恋人ごっこ幸福論
「先輩、私とシェアしませんか?」
「それありだな。そうすっか」
「やった~、これで色々食べれますね。どれから買おうかな…」
「ねえねえ、フルーツ飴売ってるから3人で味違いで買いましょ!」
とりあえずイカ焼きと焼きそばを買おうとしていると、英美里ちゃんに手招きされる。
「俺買っとくから黒田のとこ行ってこいよ」
「いいですか?じゃあ後でお金出しますね…わ、こっちも美味しそう」
橘先輩に断りを入れて英美里ちゃんの傍に行くと、定番のりんごやいちごの他にパインやぶどう、バナナなど色んな種類のフルーツ飴が売られていた。
こんなにフルーツ飴って種類あるんだなあ。3人で悩みに悩んで、3種類の飴を別々に購入する。
「フルーツ飴って見た目可愛いね~しかも凄く美味しい」
「ひぃちゃんあんまり映えるもの見てなかったでしょ?こういうのもお祭りの醍醐味だからね。
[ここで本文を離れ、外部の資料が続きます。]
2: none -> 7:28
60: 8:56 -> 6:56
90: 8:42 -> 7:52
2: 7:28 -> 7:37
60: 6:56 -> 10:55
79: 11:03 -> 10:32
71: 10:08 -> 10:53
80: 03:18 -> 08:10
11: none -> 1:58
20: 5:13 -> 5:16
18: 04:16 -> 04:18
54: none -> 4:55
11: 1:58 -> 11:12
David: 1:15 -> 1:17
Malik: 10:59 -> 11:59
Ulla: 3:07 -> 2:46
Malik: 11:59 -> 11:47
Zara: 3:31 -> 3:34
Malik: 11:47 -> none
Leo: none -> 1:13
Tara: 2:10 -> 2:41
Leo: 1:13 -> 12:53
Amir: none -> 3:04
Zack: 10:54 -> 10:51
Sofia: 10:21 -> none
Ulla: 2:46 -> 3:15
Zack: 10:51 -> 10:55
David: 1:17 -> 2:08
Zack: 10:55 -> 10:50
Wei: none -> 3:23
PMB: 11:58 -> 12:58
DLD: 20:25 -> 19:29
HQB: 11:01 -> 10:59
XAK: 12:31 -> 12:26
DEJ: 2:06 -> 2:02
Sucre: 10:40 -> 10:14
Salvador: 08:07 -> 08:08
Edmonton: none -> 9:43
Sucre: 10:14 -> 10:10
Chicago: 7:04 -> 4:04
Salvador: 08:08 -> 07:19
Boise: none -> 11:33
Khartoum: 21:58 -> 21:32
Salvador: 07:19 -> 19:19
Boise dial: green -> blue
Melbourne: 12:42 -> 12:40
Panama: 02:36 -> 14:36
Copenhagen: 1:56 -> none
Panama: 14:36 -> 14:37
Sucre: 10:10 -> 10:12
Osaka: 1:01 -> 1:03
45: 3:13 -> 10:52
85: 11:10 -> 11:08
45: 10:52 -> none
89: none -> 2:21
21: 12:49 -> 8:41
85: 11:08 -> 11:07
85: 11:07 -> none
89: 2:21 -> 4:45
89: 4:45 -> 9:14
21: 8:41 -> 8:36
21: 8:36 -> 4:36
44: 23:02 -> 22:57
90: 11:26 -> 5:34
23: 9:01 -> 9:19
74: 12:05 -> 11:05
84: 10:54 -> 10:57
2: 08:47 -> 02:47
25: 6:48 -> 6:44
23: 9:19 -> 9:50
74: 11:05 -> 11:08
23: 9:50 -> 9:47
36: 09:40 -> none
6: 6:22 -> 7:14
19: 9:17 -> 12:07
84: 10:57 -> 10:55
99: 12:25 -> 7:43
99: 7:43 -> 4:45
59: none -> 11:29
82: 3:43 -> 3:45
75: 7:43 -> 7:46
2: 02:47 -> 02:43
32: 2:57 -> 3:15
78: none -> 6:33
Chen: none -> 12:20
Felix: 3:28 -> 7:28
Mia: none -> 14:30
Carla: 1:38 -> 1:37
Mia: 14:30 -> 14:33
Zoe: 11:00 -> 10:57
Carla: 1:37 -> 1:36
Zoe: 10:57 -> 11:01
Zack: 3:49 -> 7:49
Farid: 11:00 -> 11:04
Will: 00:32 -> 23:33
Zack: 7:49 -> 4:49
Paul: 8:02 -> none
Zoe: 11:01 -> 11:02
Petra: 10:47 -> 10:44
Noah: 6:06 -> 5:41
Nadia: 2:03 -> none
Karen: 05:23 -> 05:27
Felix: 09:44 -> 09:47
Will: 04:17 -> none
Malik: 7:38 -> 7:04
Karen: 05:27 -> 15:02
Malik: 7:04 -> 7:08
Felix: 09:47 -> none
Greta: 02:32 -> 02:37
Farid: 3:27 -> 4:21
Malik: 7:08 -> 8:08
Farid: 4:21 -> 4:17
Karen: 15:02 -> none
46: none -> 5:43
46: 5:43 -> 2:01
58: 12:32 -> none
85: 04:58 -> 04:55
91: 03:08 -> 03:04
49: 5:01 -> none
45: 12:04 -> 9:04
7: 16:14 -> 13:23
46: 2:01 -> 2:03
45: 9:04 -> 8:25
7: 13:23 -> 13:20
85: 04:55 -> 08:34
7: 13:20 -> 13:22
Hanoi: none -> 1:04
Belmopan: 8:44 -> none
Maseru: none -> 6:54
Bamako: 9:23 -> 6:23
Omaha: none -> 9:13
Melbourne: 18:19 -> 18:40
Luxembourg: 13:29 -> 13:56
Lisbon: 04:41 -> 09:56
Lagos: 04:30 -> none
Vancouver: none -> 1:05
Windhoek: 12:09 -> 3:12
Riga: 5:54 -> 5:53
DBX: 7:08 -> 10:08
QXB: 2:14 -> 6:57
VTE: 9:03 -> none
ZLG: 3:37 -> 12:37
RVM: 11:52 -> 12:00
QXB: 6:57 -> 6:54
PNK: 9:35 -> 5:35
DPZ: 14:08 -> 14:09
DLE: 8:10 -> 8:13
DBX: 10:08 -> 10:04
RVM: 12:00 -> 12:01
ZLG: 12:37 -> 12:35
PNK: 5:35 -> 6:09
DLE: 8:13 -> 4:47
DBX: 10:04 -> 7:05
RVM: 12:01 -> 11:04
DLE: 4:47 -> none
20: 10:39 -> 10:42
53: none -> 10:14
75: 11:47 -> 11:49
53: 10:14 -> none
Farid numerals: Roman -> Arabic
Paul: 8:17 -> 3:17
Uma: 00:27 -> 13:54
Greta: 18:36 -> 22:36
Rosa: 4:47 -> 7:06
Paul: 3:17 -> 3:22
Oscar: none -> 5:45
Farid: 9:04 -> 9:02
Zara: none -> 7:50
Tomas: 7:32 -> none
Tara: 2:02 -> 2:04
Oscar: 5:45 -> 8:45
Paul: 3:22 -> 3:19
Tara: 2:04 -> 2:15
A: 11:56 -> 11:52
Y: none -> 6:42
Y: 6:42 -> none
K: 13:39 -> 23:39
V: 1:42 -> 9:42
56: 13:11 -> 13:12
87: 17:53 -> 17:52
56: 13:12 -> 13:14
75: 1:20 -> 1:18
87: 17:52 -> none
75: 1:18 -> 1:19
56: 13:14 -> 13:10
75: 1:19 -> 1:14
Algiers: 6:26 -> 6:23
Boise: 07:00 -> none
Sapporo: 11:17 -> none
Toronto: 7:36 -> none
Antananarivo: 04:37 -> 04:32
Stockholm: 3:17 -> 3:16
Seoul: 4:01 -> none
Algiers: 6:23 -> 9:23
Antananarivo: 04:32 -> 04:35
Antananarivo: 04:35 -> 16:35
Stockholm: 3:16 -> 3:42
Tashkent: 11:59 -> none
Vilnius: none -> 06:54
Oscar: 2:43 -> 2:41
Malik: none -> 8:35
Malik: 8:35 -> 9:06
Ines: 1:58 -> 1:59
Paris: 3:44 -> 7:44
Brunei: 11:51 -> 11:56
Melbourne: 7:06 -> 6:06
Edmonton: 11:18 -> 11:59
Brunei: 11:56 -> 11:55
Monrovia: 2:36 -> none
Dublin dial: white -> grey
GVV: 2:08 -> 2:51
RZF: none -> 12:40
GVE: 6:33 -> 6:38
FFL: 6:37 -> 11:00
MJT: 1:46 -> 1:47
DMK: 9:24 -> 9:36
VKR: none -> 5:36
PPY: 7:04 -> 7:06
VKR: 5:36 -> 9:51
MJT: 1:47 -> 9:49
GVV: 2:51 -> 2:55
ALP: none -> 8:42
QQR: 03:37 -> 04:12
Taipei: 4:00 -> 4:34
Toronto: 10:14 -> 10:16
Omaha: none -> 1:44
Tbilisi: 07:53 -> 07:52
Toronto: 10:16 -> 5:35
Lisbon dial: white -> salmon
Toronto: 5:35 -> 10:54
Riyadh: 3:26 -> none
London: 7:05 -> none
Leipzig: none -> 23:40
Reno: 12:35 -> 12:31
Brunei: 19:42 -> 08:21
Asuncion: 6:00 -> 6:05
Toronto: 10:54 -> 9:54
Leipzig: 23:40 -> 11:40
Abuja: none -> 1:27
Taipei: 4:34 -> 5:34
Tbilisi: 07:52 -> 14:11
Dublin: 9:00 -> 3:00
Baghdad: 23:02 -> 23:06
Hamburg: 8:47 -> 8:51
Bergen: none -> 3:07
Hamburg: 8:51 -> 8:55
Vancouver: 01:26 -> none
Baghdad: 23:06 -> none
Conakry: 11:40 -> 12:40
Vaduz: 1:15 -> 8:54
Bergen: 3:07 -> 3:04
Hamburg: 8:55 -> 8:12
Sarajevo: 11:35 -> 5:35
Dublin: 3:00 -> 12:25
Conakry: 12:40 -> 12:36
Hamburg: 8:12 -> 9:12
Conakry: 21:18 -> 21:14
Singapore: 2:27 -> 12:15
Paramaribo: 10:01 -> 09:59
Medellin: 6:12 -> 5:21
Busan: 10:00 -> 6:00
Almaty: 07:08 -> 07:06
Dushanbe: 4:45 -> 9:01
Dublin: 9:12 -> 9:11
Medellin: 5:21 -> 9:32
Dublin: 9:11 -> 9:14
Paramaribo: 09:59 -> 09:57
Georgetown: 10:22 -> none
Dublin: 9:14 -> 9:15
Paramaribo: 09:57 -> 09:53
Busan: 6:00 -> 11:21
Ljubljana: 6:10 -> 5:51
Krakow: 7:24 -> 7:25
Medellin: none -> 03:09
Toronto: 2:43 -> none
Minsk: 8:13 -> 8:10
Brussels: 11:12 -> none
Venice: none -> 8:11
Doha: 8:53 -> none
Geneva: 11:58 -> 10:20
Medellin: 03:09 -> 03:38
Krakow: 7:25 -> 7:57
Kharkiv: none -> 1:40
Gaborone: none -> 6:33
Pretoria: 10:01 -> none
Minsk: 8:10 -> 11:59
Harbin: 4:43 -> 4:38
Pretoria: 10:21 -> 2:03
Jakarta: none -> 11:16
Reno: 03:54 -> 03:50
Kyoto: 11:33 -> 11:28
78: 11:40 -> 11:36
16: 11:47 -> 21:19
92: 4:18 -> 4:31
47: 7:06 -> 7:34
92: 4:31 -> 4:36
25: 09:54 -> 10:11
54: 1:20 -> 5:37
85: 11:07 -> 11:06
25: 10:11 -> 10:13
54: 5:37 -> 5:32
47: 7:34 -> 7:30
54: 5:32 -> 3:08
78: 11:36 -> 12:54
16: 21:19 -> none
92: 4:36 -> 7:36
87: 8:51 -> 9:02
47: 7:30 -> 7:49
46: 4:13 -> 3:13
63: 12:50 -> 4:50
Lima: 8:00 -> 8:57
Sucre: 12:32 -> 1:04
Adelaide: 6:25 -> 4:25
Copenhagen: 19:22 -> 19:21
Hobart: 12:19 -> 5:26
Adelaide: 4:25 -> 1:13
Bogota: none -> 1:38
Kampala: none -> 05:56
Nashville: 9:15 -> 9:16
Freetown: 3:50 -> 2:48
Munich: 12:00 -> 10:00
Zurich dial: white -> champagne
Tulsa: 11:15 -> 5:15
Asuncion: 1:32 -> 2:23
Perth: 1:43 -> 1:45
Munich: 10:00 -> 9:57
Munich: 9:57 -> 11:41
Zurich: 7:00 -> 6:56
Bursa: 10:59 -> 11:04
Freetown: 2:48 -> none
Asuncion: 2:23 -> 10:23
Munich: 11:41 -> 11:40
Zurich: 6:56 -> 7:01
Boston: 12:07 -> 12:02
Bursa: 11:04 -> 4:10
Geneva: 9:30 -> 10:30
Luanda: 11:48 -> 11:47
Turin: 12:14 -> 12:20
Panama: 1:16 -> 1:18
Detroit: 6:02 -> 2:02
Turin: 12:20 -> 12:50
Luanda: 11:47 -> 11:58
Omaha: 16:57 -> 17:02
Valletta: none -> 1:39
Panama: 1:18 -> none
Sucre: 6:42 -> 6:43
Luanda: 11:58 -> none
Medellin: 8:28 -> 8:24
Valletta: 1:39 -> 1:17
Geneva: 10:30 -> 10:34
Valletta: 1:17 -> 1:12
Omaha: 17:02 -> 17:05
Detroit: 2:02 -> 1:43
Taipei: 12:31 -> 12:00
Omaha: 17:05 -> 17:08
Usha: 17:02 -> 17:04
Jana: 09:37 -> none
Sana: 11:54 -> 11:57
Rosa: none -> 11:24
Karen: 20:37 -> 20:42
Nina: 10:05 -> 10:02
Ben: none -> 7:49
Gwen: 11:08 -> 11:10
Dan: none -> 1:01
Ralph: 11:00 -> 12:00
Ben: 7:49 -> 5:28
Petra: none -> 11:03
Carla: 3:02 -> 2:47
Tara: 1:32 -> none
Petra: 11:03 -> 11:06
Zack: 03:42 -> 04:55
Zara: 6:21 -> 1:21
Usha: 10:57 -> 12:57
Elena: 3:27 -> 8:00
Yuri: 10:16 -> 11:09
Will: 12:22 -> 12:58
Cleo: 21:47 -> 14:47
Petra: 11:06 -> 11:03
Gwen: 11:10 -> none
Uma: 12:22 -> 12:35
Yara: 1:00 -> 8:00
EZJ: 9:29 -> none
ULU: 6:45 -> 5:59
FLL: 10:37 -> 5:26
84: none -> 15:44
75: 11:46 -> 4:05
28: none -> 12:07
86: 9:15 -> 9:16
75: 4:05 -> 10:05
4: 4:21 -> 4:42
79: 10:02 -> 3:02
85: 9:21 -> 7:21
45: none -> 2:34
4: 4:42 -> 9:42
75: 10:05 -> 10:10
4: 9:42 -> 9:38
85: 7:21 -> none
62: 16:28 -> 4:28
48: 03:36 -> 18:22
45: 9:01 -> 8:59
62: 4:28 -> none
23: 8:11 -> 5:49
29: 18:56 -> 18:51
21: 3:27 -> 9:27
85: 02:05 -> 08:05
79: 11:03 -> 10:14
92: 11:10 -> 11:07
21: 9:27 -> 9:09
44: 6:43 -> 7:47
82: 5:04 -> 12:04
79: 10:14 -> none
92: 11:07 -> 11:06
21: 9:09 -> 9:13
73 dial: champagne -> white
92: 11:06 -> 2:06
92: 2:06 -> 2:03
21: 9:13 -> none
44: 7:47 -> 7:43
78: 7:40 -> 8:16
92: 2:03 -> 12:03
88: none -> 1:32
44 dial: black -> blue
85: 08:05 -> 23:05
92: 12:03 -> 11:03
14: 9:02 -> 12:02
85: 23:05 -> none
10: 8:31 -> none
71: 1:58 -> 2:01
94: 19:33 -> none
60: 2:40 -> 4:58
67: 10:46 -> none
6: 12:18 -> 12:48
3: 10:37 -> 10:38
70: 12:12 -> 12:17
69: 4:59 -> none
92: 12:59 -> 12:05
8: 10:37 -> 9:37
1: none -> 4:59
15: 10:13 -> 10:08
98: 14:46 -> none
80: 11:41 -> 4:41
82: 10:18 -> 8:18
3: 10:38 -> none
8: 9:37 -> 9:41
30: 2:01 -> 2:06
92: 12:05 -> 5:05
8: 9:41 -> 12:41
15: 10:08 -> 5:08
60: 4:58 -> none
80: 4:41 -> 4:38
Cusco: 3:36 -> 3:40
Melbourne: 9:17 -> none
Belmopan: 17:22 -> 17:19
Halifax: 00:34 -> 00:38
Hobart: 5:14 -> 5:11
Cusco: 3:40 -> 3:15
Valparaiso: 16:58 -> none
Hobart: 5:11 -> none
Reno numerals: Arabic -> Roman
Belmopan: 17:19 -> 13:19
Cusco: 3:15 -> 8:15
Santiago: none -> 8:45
さ、写真撮っときましょ」
「これがほぼ目的だもんね」
水飴でコーティングされて光に反射するフルーツ飴と一緒に撮影すると、飴が溶けないうちに一口かじる。いちごにしたけど甘くって美味しい。
いくらでも食べられちゃいそう。これは買って正解だ。
「今日本当に来て良かった…可愛い…女の子最高」
「……お前冗談抜きで気持ち悪いからな」
傍で顔を覆いながらそう呟いている菅原先輩に、橘先輩が本気で引いている様子が目に入ったけれど、それは気づかなかったことにした。